Ils enfilèrent leurs combinaisons et s’aventurèrent dans l’aurore violacée. Dans un silence absolu, ils s’approchèrent du glacier et escaladèrent les marches taillées dans la glace. Sax prit la piste de fanions la plus au sud : il avait l’intention de remonter la moraine ouest aussi loin en amont que possible durant la matinée.

Ils progressaient entre des crénelures glaciaires qui leur arrivaient aux genoux, criblées de trous comme du gruyère, tachetées de rose par les algues. Phyllis, comme d’habitude, tombait sous le charme de cet enchevêtrement fantastique et faisait un commentaire différent chaque fois qu’ils passaient devant un sérac, le comparant à une girafe, à la tour Eiffel, aux contours de l’Europe, etc. Sax s’arrêtait fréquemment pour examiner de plus près des blocs de glace aux tons de jade qui avaient été infiltrés par une bactérie. À certains endroits, cette glace, exposée au soleil, présentait des flaques rosies par une variété d’algue des neiges. L’effet était étrange et évoquait un champ de glace à la pistache.

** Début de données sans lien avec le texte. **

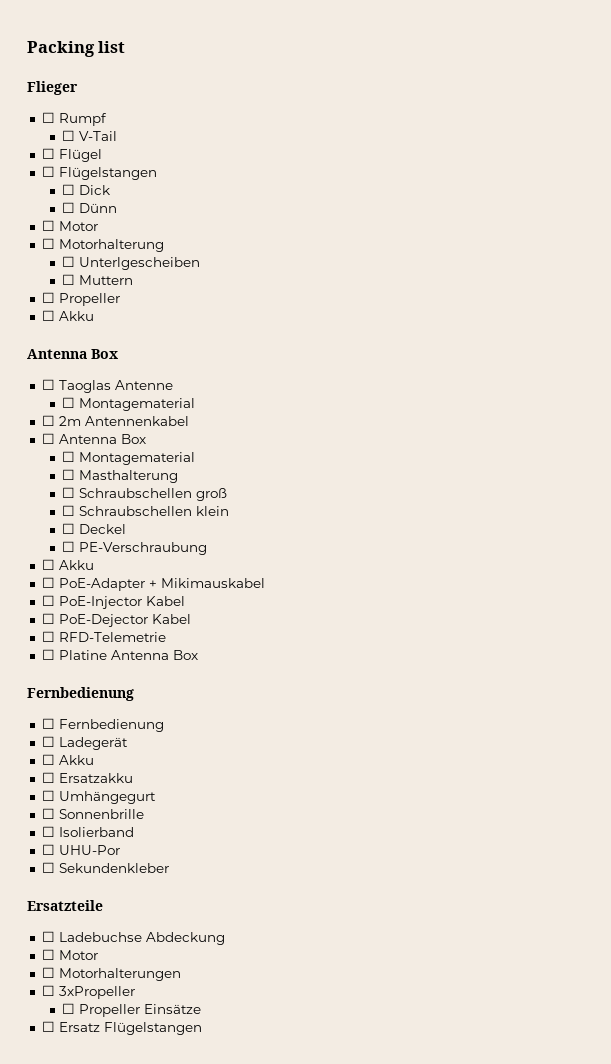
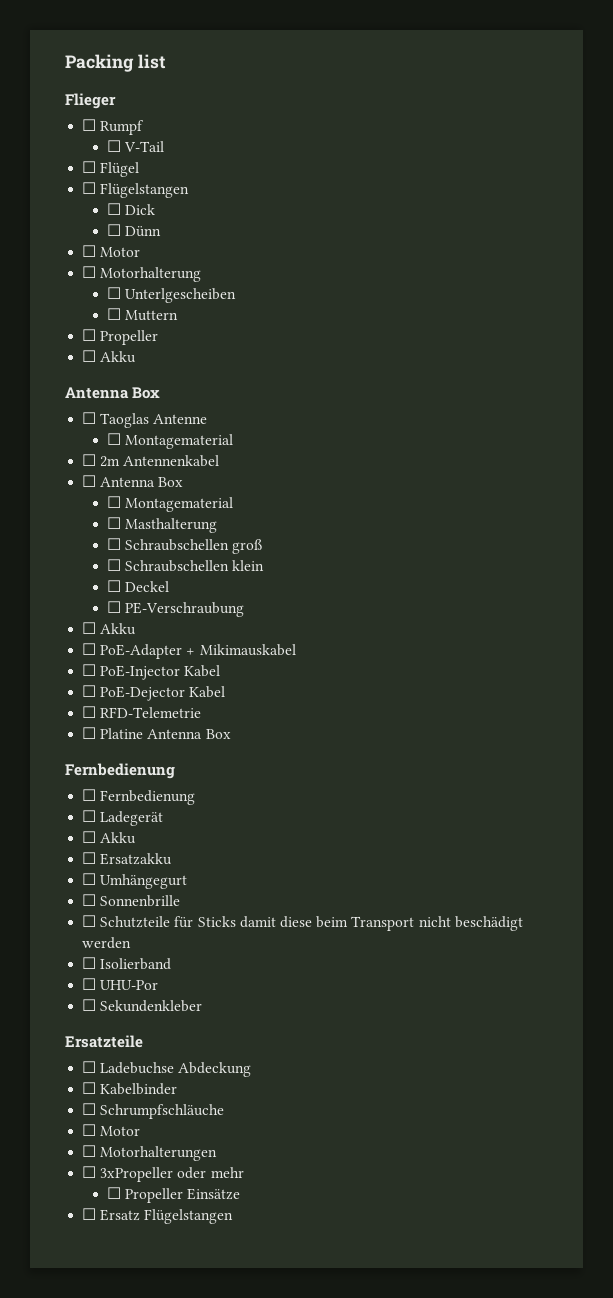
(144, 814) none -> [82,915,523,931] [82,937,132,949] // ☐ Schutzteile für Sticks damit diese beim Transport nicht beschädigt werden
(225, 938) none -> [82,1082,178,1095] [82,1103,225,1119] // ☐ Kabelbinder // ☐ Schrumpfschläuche
(135, 992) none -> [177,1167,244,1179] oder mehr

Ils avançaient donc lentement, et ils se trouvaient encore sur le glacier quand de petits tourbillons de vent se manifestèrent, comme sous l’effet d’un tour de magie. Des colonnes de poussière brunes, scintillantes de particules de givre, qui dévalaient le glacier droit sur eux en suivant une ligne plus ou moins régulière. Puis soudain, elles parurent fluctuer et s’effondrer. Une violente bourrasque les emporta dans un sifflement et ils durent s’accroupir pour ne pas perdre l’équilibre.

— Ça, c’est un coup de vent ! cria Phyllis dans son oreille.

— Une bourrasque katabatique[43] commenta Sax en observant la disparition de plusieurs séracs qui se perdaient dans la poussière. Ça vient du Grand Escarpement. (La visibilité chutait rapidement.) On ferait bien de retourner à la station.